All this is good, but it is not possible to shut the land borders interminably. Currently, Nigeria’s border communities, particularly those from where products are exported to the West African market, have started experiencing a downturn in economic activities. The policy barring the sale of petroleum products in communities located 20 kilometres from the international borders has heaped misery on Nigerians living there. Government will be in error to overlook these genuine concerns forever. The regime has to map out an all-inclusive strategy to overcome the criminal elements undermining its authority.

A 2014 United Nations Security Council resolution admitted that the effective policing of borders could be extremely challenging for member nations. The council alluded to the fact that criminals exploit long border spaces and sometimes difficult terrain to perpetrate their evil acts. For Nigeria, which has just 84 approved border posts and 1,499 illegal crossings, according to a former Interior Minister, Abba Moro, it is doubly arduous. The UN said, “The lack of equipment and professionally trained border-security personnel also continues to increase States’ vulnerabilities.” Appropriately, this describes the mess Nigeria finds itself.

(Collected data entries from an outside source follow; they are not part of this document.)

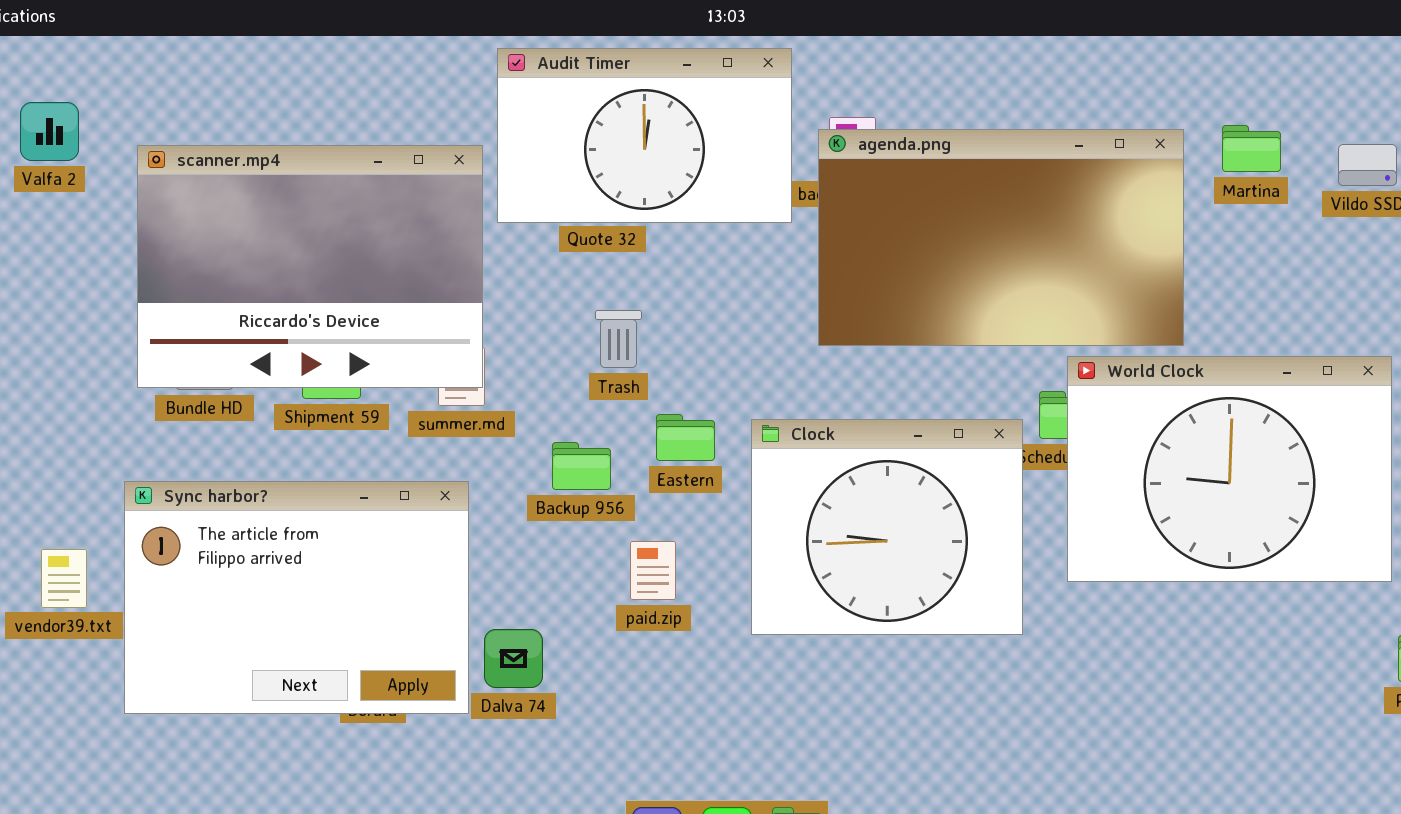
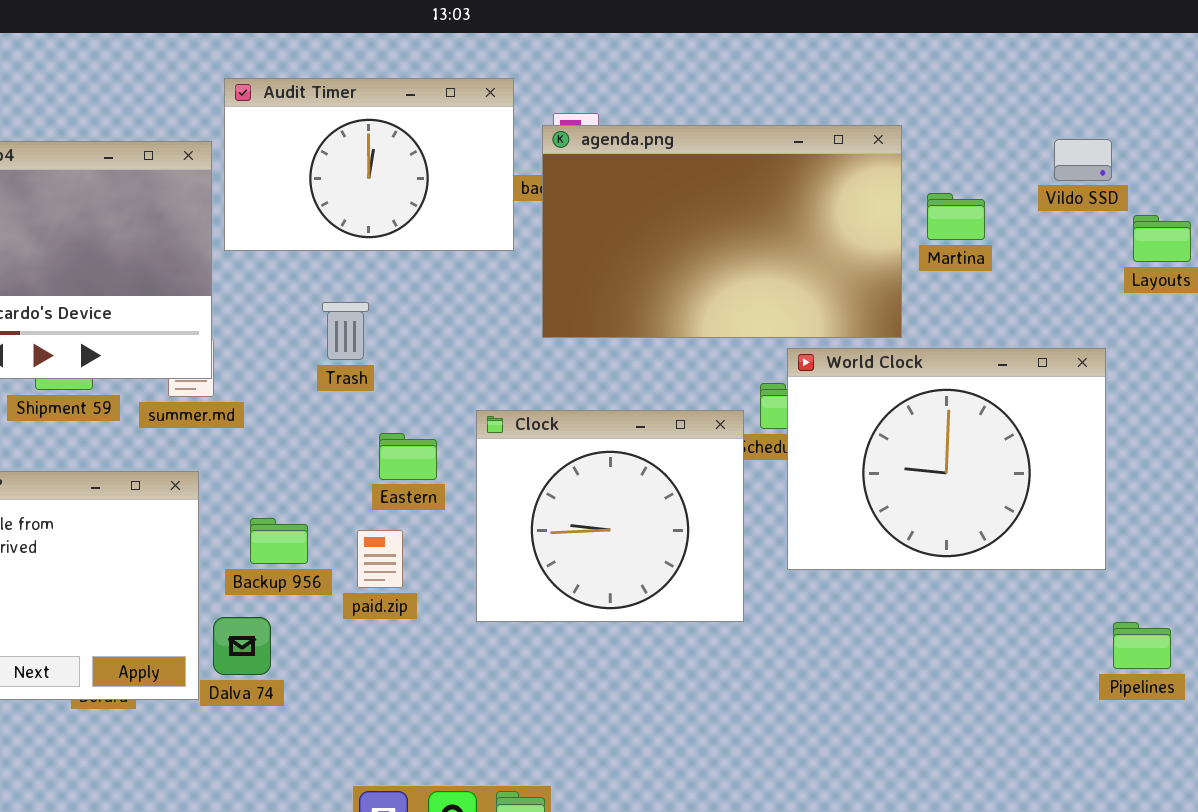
Audit Timer: [497,48,792,223] -> [224,78,514,251], moved
Martina: [1222,125,1281,172] -> [927,193,985,240], moved
Eastern: [656,414,715,461] -> [379,433,437,480], moved
Backup 956: [552,442,611,490] -> [250,518,308,564], moved

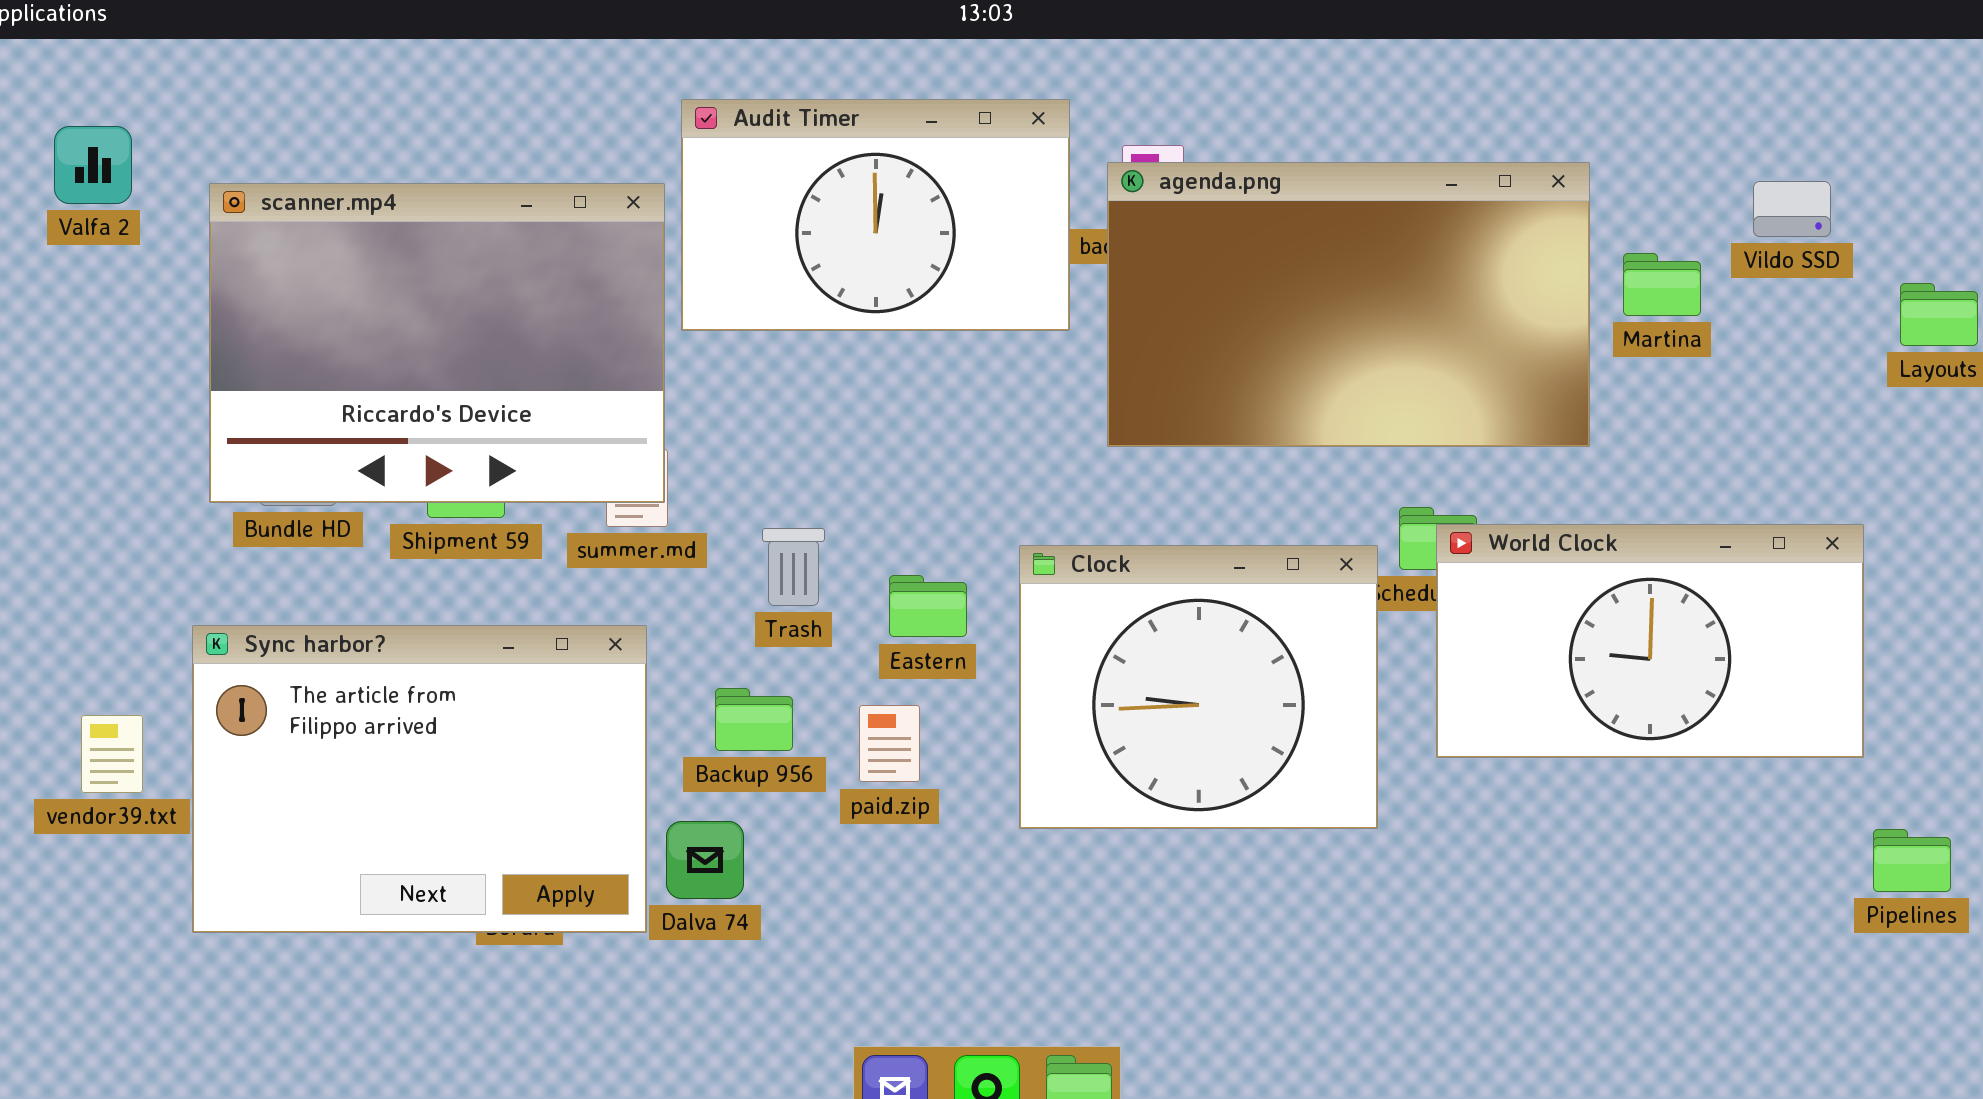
Vildo SSD: [1054,139,1112,181] -> [1753,181,1831,237], moved
Trash: [322,302,369,360] -> [762,528,825,606], moved
World Clock: [787,348,1106,570] -> [1436,524,1864,758], resized

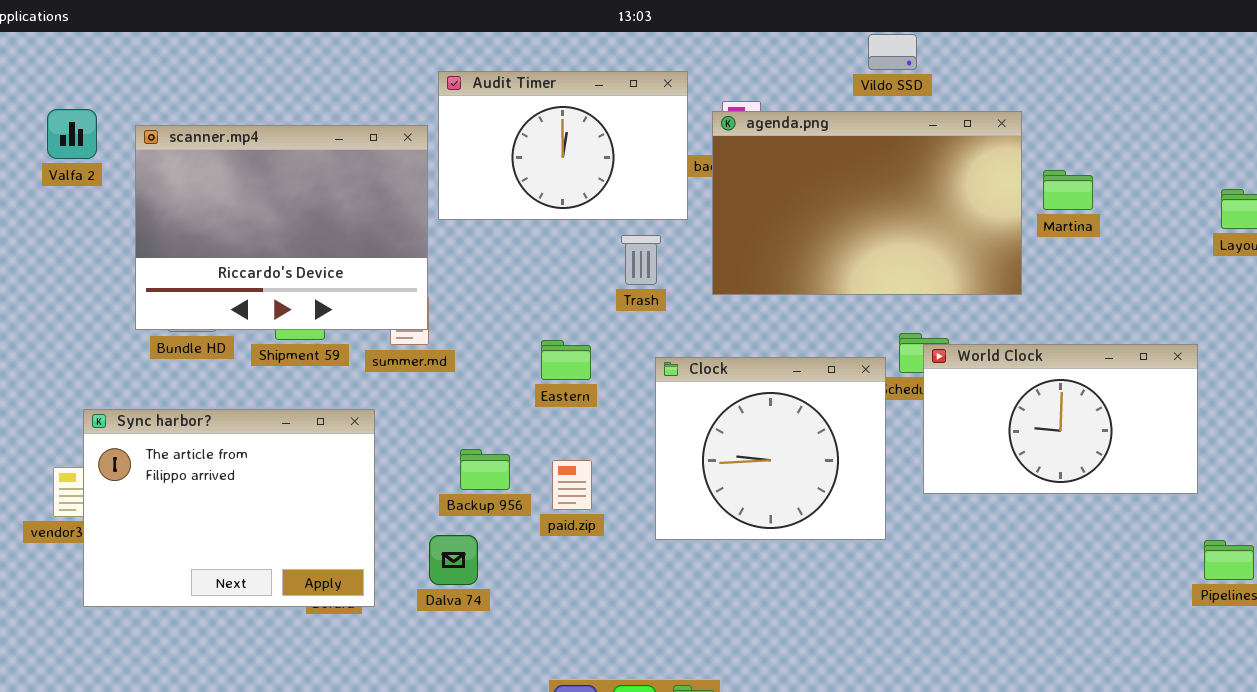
Valfa 2: [54,126,132,204] -> [47,109,97,159], moved
Vildo SSD: [1753,181,1831,237] -> [868,34,917,70], moved
Trash: [762,528,825,606] -> [621,235,661,285], moved
Eastern: [889,575,967,637] -> [541,340,591,380], moved
Sync harbor?: [192,625,647,933] -> [83,409,375,607], moved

To reduce its vulnerability to these elements, it needs to implement well-thought-out policies, some of which have been put to effective use in other challenged countries. On its part, the council urged countries to implement the coordinated border management policy, which “provides for coordination of policies, programmes, and delivery among cross-border regulatory agencies with the aim of strengthening the management of trade and travel flows, while also addressing security concerns.”

Additionally, the Nigerian authorities should redouble their efforts domestically. Critical areas in need of attention include the port operations, where cargo dwell time is up to three weeks because of dodgy, manual clearing of goods and poor associated infrastructure. At the ports, it should accord priority to less human interface and promote the use of technology.

The land borders require utmost attention. The Nigeria Immigration Service, the NCS, police and military, particularly the Nigerian Navy and the Nigerian Air Force, need to work in synergy, deploying technology for border control. Primarily, this is because the global arms trade is a formidable one, worth $100 billion annually as of 2017, according to the Stockholm International Peace Research Institute. Government needs all its mettle to tackle these nefarious traders. It should not shy away from clamping down on the trade, prosecuting and punishing those who undermine the security system through the borders.

The intransigence of Nigeria’s neighbours has done too much damage to her economy. The authorities should not bow to the neighbouring countries in the negotiations for the reopening of the borders until they have complied with the ECOWAS protocols on the movement of goods and services, as Nigeria has repeatedly stated.